# Directive:
Would you transcribe word for word every line from the one containing "止进出口的商品和技术除" to the end of the data, both ends included, and leave out the rest?

Saved data entries:
________________

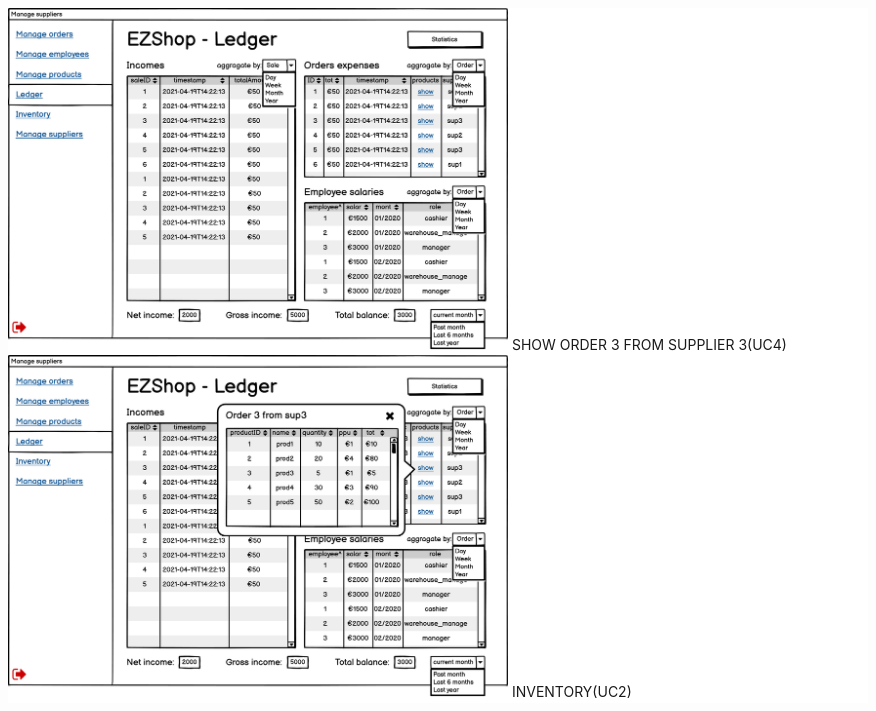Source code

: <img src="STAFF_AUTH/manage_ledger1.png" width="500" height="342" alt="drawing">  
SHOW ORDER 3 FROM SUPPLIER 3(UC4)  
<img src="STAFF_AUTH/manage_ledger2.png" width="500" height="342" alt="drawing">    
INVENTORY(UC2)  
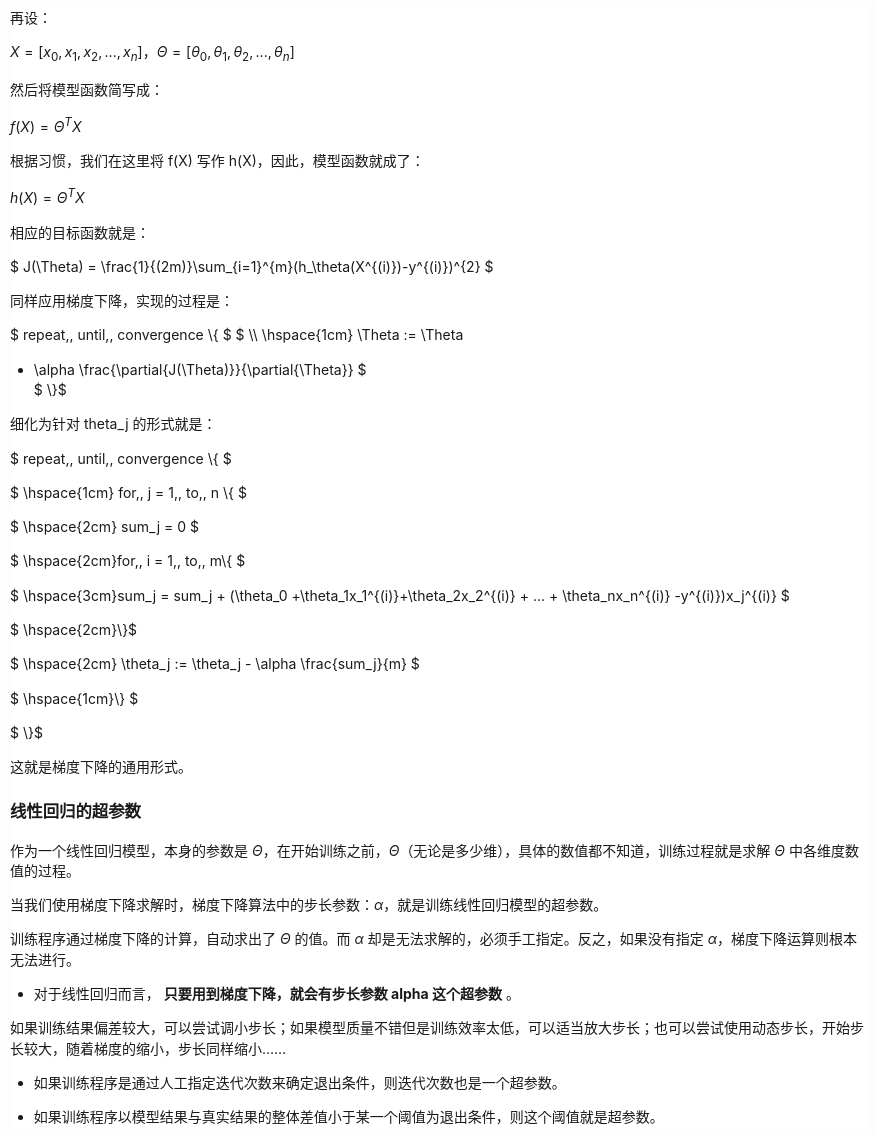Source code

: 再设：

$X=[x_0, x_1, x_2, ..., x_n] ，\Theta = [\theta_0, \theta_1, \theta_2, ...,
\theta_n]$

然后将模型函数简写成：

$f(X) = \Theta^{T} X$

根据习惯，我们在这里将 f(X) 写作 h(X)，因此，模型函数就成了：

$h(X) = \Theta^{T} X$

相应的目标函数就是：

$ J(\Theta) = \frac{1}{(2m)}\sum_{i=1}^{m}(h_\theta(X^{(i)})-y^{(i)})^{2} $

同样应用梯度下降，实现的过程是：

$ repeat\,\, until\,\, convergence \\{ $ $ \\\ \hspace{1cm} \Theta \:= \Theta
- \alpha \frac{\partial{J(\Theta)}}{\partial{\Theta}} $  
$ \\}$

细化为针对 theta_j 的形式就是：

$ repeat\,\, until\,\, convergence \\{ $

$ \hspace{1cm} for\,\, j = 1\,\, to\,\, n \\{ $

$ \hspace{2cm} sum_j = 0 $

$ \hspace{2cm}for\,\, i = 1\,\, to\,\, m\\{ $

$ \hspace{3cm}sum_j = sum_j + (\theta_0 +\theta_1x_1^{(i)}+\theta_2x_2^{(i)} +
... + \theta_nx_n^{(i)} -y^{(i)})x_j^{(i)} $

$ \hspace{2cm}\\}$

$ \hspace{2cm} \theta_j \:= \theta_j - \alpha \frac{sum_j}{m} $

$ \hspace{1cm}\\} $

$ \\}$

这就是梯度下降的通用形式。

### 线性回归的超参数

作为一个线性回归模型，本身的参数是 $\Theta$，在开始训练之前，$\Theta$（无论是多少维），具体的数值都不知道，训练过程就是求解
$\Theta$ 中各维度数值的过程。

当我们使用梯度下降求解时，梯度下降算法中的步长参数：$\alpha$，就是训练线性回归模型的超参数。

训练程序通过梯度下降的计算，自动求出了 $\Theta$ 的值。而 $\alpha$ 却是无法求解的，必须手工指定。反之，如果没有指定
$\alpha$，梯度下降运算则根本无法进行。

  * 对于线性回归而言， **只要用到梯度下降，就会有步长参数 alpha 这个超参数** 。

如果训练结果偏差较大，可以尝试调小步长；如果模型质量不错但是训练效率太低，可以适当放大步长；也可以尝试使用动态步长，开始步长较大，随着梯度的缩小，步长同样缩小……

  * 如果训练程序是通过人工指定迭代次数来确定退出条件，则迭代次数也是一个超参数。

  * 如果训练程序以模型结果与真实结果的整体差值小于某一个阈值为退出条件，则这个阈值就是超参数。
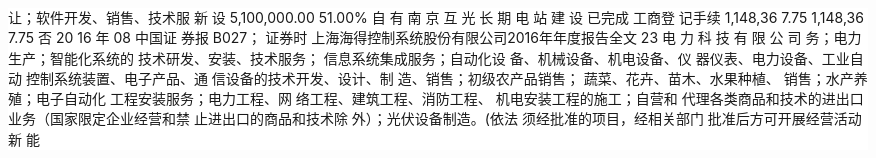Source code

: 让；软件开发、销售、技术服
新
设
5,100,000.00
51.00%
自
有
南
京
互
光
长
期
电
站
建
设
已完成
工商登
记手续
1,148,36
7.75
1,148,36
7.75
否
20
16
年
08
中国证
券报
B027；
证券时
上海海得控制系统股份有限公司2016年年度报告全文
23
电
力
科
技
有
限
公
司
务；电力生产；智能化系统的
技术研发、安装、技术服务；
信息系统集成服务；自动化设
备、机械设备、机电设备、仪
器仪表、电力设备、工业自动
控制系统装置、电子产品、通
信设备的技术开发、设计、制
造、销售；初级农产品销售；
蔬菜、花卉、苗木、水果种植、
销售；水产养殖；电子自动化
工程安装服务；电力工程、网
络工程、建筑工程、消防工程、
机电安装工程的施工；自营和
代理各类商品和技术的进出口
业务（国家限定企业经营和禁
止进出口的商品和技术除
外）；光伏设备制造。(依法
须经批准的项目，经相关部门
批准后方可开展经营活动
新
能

________________

# Result:
止进出口的商品和技术除
外）；光伏设备制造。(依法
须经批准的项目，经相关部门
批准后方可开展经营活动
新
能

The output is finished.